2005, nach dem Ende von Rot-Grün, sprachen Union und SPD auf politischer Augenhöhe miteinander, weil nur wenige Zehntelpunkte zwischen den Wahlergebnissen lagen. 2013 landet die SPD - aller Voraussicht nach - umgerechnet irgendwo auf der Höhe zwischen Hals und Bauchnabel der Kanzlerin.

Für die Spitze der Sozialdemokraten kein leichtes Unterfangen, den eigenen Leuten schmackhaft zu machen, sich noch einmal in Merkels Joch zu fügen. Am Donnerstagabend in einer letzten Fernsehrunde von Spitzenleuten der im Bundestag vertretenen Parteien in ARD und ZDF wirkte freilich SPD-Chef Sigmar Gabriel schon nicht mehr besonders angriffslustig, sondern mit einem Plädoyer für breiten Konsens bei Sozialreformen fast schon großkoalitionär gestimmt.

Peer Steinbrück hat wissen lassen, er werde an Gesprächen mit der Union mitwirken, obwohl er nicht mehr als Minister unter Merkel dienen will. Wie zementiert dieses Nein zu einem Platz im Kabinett ist, wird sich noch weisen. Nicht nur Stefan Raab als Moderator des Fernsehduells, sondern in dieser Woche auch die Altkanzler Schmidt und Schröder haben die Klugheit dieser Festlegung öffentlich infrage gestellt.

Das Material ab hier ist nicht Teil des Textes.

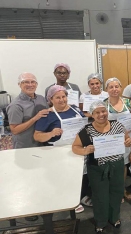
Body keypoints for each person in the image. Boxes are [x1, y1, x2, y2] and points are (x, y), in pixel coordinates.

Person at [72, 101, 131, 234]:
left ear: (107, 111)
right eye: (97, 112)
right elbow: (75, 147)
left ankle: (115, 217)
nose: (101, 114)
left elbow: (128, 140)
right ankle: (101, 222)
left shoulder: (117, 125)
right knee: (100, 196)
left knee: (116, 193)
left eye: (103, 111)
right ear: (92, 114)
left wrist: (129, 142)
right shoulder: (87, 130)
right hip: (97, 168)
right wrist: (85, 150)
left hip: (116, 166)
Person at [34, 85, 86, 212]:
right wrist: (51, 134)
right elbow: (37, 136)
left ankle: (81, 197)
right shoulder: (47, 115)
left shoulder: (75, 109)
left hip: (78, 148)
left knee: (81, 176)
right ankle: (69, 202)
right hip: (59, 152)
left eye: (64, 96)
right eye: (57, 97)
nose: (62, 100)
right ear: (50, 99)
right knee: (65, 178)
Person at [6, 72, 49, 222]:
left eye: (33, 82)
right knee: (28, 179)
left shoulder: (42, 99)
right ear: (19, 85)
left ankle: (43, 206)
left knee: (41, 177)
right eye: (26, 82)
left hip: (42, 145)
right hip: (26, 147)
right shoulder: (15, 105)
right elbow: (15, 129)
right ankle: (30, 210)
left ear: (36, 84)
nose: (30, 85)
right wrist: (35, 118)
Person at [104, 77, 131, 202]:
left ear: (121, 88)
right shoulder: (103, 104)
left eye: (117, 86)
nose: (114, 89)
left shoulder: (127, 102)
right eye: (111, 87)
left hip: (126, 138)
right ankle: (112, 190)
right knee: (111, 165)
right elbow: (99, 123)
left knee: (123, 164)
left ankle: (122, 189)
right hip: (110, 140)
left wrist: (128, 135)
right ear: (106, 89)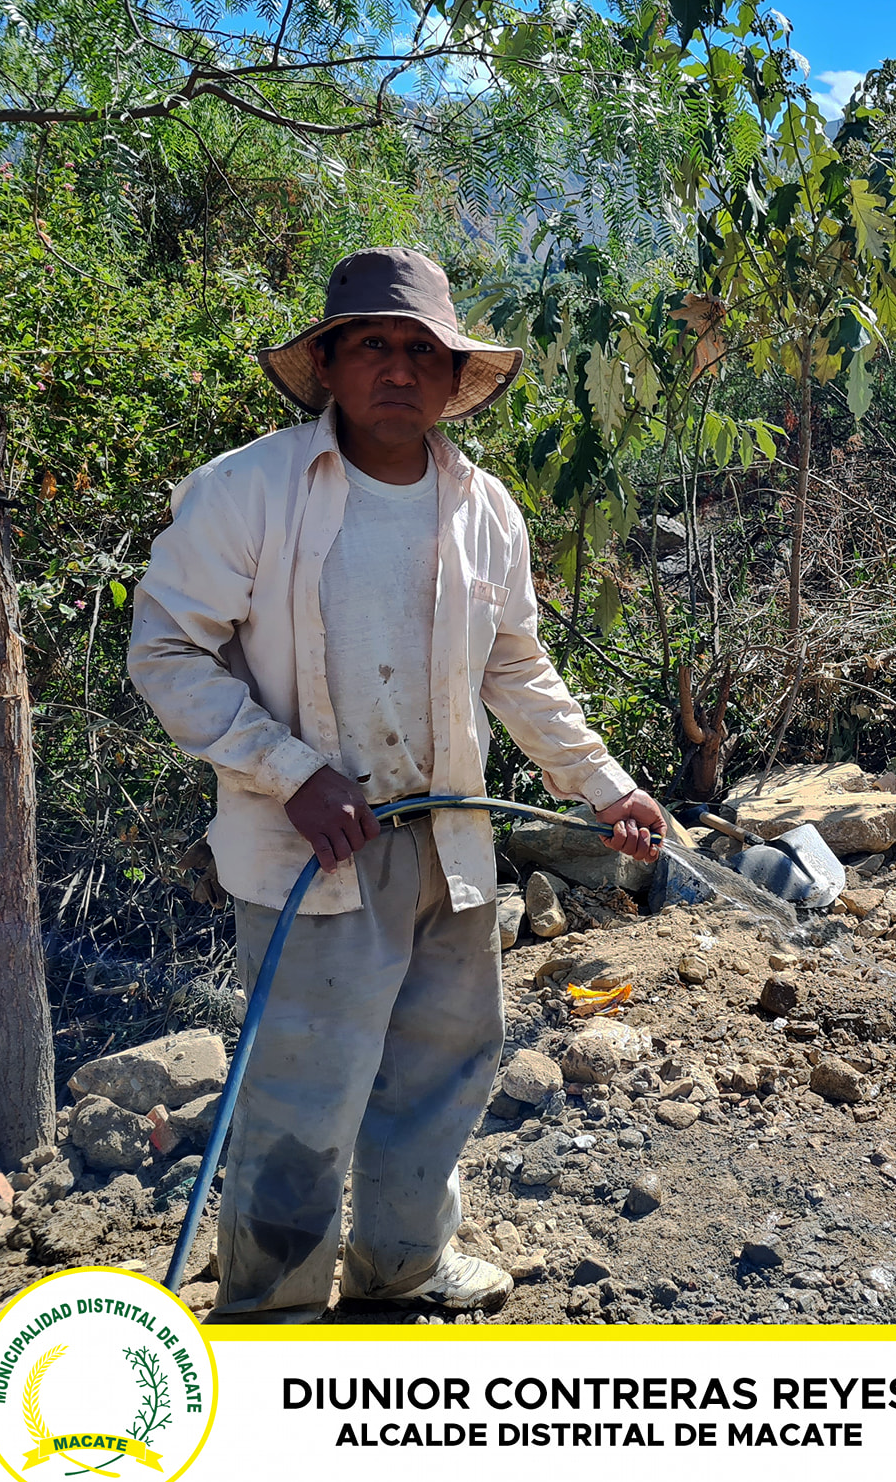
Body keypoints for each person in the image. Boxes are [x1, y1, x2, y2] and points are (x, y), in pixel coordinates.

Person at [128, 248, 667, 1323]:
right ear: (326, 363)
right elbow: (166, 653)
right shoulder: (250, 491)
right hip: (311, 853)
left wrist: (601, 785)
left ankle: (402, 1267)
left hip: (449, 841)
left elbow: (513, 665)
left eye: (422, 348)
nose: (397, 366)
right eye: (371, 342)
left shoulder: (482, 507)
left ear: (450, 374)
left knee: (441, 1069)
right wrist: (290, 773)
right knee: (302, 1093)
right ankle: (274, 1310)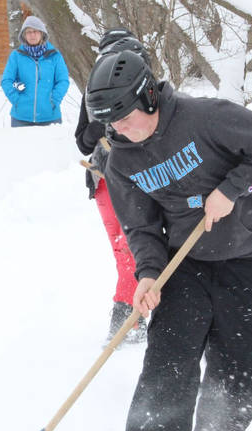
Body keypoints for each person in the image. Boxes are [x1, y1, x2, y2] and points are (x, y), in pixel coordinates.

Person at [85, 49, 252, 431]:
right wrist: (147, 275)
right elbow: (140, 228)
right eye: (109, 125)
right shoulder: (121, 162)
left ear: (148, 95)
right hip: (187, 266)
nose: (119, 131)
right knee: (164, 374)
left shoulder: (208, 118)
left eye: (124, 118)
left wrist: (234, 187)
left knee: (237, 372)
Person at [75, 30, 146, 343]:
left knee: (146, 248)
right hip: (107, 178)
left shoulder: (144, 86)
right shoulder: (94, 88)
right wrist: (100, 120)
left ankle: (141, 313)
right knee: (127, 247)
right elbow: (82, 141)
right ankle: (127, 319)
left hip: (145, 176)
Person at [0, 15, 69, 128]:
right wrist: (17, 101)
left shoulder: (54, 56)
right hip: (21, 118)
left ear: (42, 34)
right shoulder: (16, 56)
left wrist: (54, 101)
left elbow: (63, 81)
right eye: (28, 32)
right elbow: (6, 81)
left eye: (36, 31)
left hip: (50, 118)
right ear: (24, 35)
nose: (32, 35)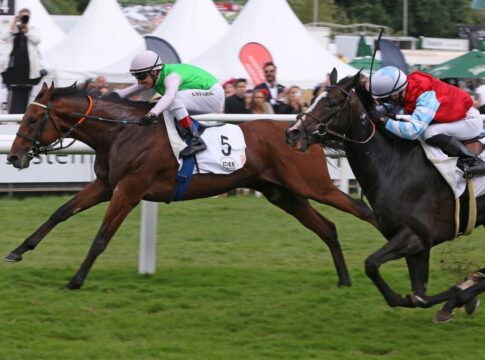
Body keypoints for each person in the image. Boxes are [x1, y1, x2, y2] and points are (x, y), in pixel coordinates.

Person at [371, 66, 485, 178]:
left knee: (429, 132)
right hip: (456, 118)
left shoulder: (425, 96)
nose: (385, 102)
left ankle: (474, 161)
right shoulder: (408, 90)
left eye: (385, 99)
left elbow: (412, 131)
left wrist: (383, 120)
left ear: (396, 94)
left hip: (469, 121)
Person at [115, 50, 224, 158]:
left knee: (172, 101)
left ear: (154, 72)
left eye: (141, 76)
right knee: (162, 105)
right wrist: (106, 97)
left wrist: (151, 114)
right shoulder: (154, 76)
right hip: (203, 94)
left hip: (213, 94)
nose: (138, 81)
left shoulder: (171, 77)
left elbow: (170, 97)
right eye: (136, 76)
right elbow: (127, 92)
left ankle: (196, 141)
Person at [0, 8, 42, 114]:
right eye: (22, 16)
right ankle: (11, 117)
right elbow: (4, 38)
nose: (24, 18)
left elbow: (37, 40)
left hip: (28, 70)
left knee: (26, 95)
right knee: (12, 95)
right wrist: (14, 24)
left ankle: (23, 117)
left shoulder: (33, 29)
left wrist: (27, 31)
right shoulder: (14, 29)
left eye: (26, 16)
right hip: (13, 69)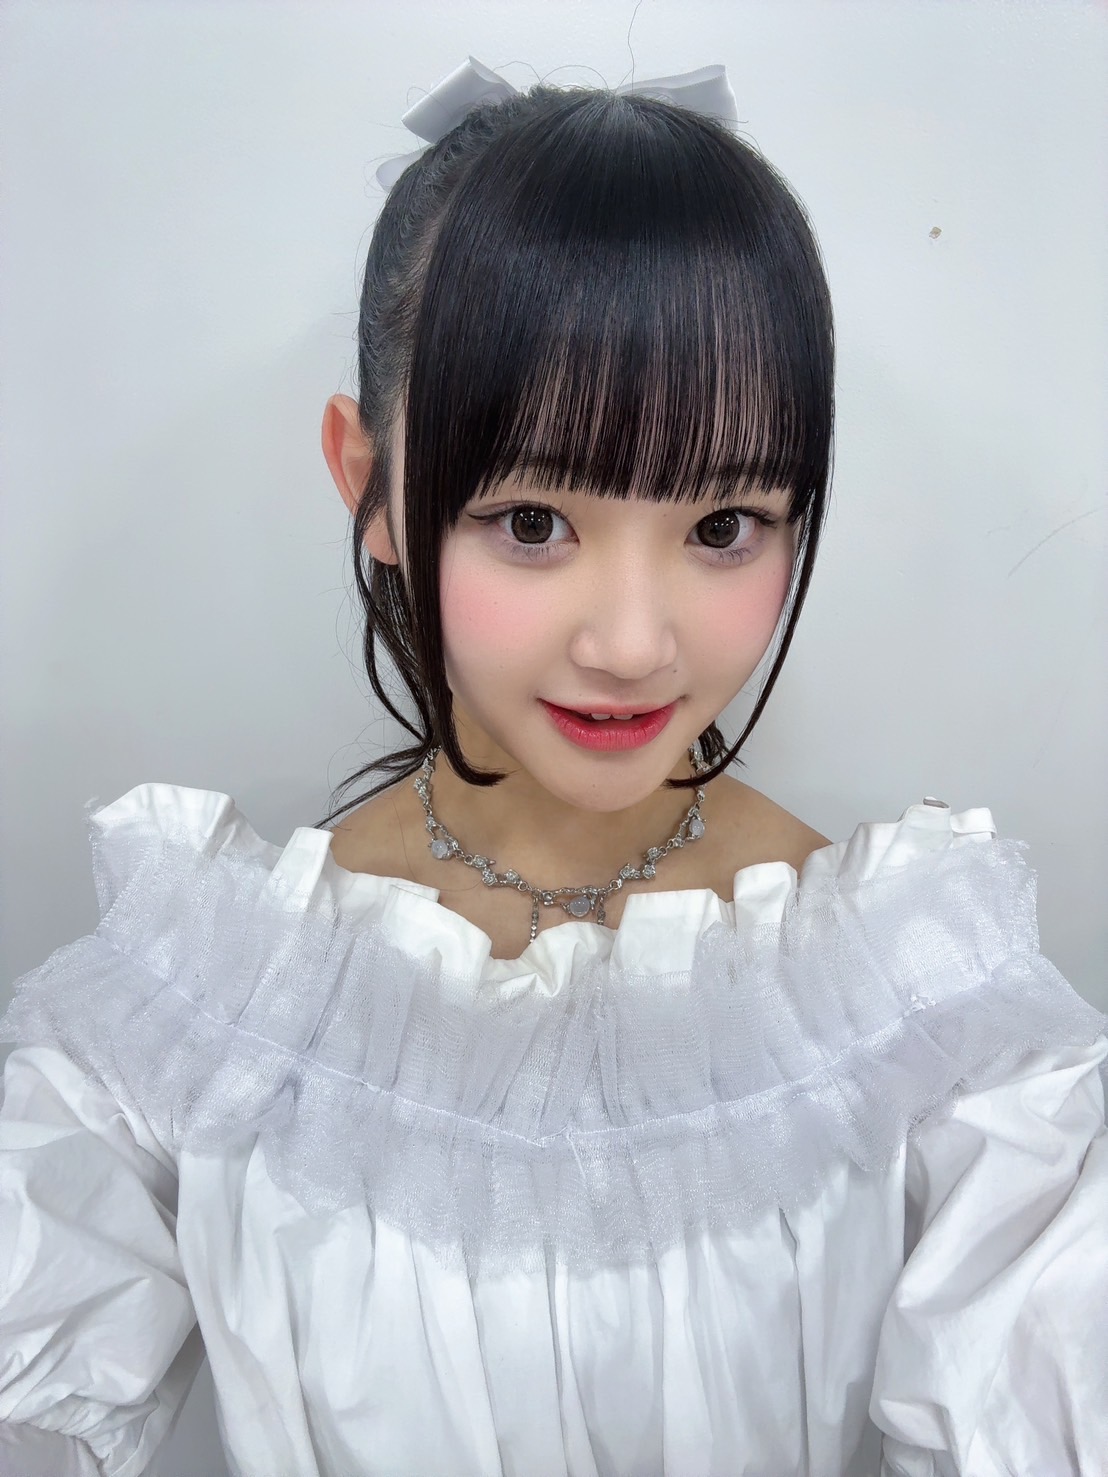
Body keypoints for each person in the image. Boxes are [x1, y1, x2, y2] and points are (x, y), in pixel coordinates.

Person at [1, 56, 1105, 1477]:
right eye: (532, 520)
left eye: (724, 526)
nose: (633, 643)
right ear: (370, 485)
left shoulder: (937, 1023)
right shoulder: (194, 1015)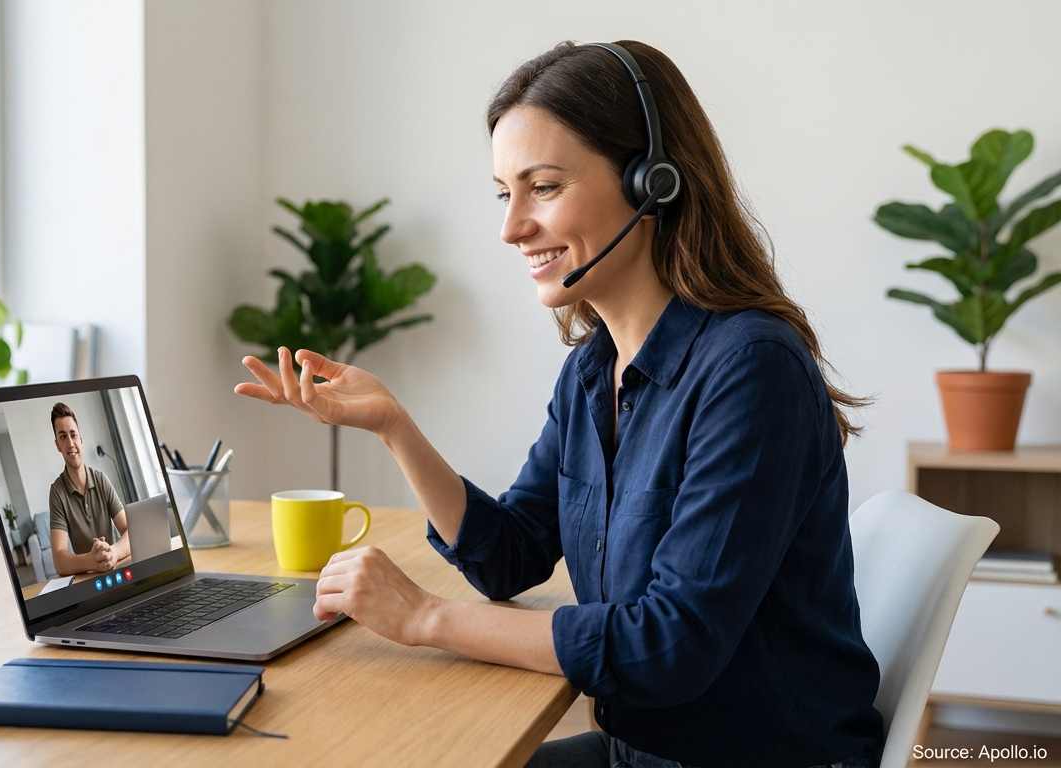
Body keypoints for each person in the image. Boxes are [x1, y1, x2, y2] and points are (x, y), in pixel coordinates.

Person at [235, 40, 883, 768]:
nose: (511, 228)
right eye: (504, 193)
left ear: (652, 183)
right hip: (637, 749)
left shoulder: (751, 370)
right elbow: (508, 556)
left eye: (542, 188)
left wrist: (423, 616)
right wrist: (393, 425)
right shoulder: (592, 372)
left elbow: (669, 645)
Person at [47, 402, 130, 576]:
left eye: (73, 435)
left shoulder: (101, 480)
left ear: (81, 439)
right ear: (57, 445)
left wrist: (113, 553)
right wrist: (91, 561)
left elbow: (130, 531)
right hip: (88, 580)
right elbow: (59, 561)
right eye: (63, 437)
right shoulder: (57, 492)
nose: (70, 443)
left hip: (116, 571)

Zumal von den starken Ministern aus der Zeit der bisher letzten großen Koalition bei der SPD diesmal auch Franz Müntefering und Olaf Scholz fehlen würden - und wohl auch Frank-Walter Steinmeier, der allem Anschein nach lieber Fraktionschef bleiben möchte. Sollte Steinbrück sich nicht überreden lassen, an die Seite Merkels zu ziehen, wird die SPD wohl hinterfragen, warum der gescheiterte Kandidat noch Verhandlungen führen soll, wenn er deren Ergebnis gar nicht vertreten will.